Data and databases used by scientists. Includes basics about
database organization, queries, and distributed data systems.
Student exercises will include queries of existing systems,
along with basic design of simple database systems.
Stat 354
(Probability and Statistics for Engineers and Scientists II).
Detailed Course Overview:
This course will review data and databases used by scientists.
Modern scientific research projects are often characterized by
the collection, organization, and analysis of databases.
Topics to be covered will include basic concepts about user
requirements analysis, data modeling, database organization,
metadata, query languages, markup languages, data registries,
web services, and distributed data systems. Application-related
concepts will be presented, including data discovery,
data fusion, data integration, data mining, data grids,
user query interfaces, decision support, knowledge representation,
ontologies, the semantic web, inference from databases,
and machine intelligence. Science-related concepts will be
presented, including science data formats, data dictionaries,
informatics, noise and error-handling, multi-level data products,
science use cases, data-driven discovery, data-centric science,
spatio-temporal databases, e-Science, virtual observatories,
annotation systems, and grid computing. Case studies will be
presented from various science disciplines, including
space science, bioinformatics, earth science, geographic
information systems, and numerical simulation research.

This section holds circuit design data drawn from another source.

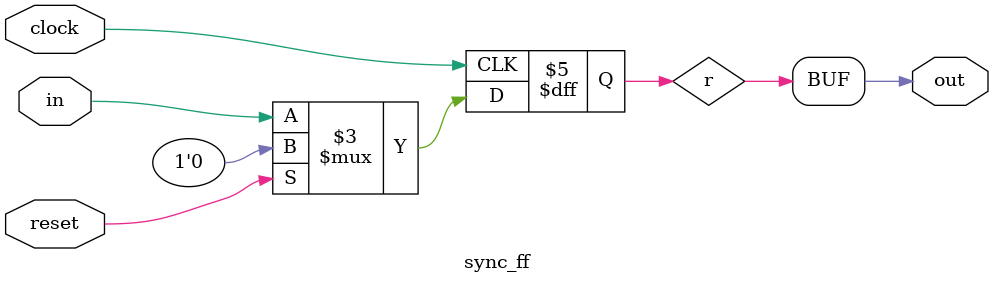
<source format=v>
module sync_ff(input clock, input reset, input in, output out);

reg r;

always @(posedge clock)
  if (reset) r <= 1'b0;
  else r <= in;

assign out = r;

endmodule
</source>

Student exercises will include queries of existing systems,
along with basic design of simple database systems.
Grading:
30% = Homework and Lab Exercises
10% = Class Participation
20% = Midterm Exam
40% = Final Exam
Course Objectives:
to become familiar with a variety of large scientific database projects,
their goals and implementation;
to become capable in using database and data management techniques
to solve scientific problems; and
to acquire knowledge in database and data management techniques that
will enable the student to progress to more advanced courses,
research projects, and employment opportunities that require database
skills and science data understanding.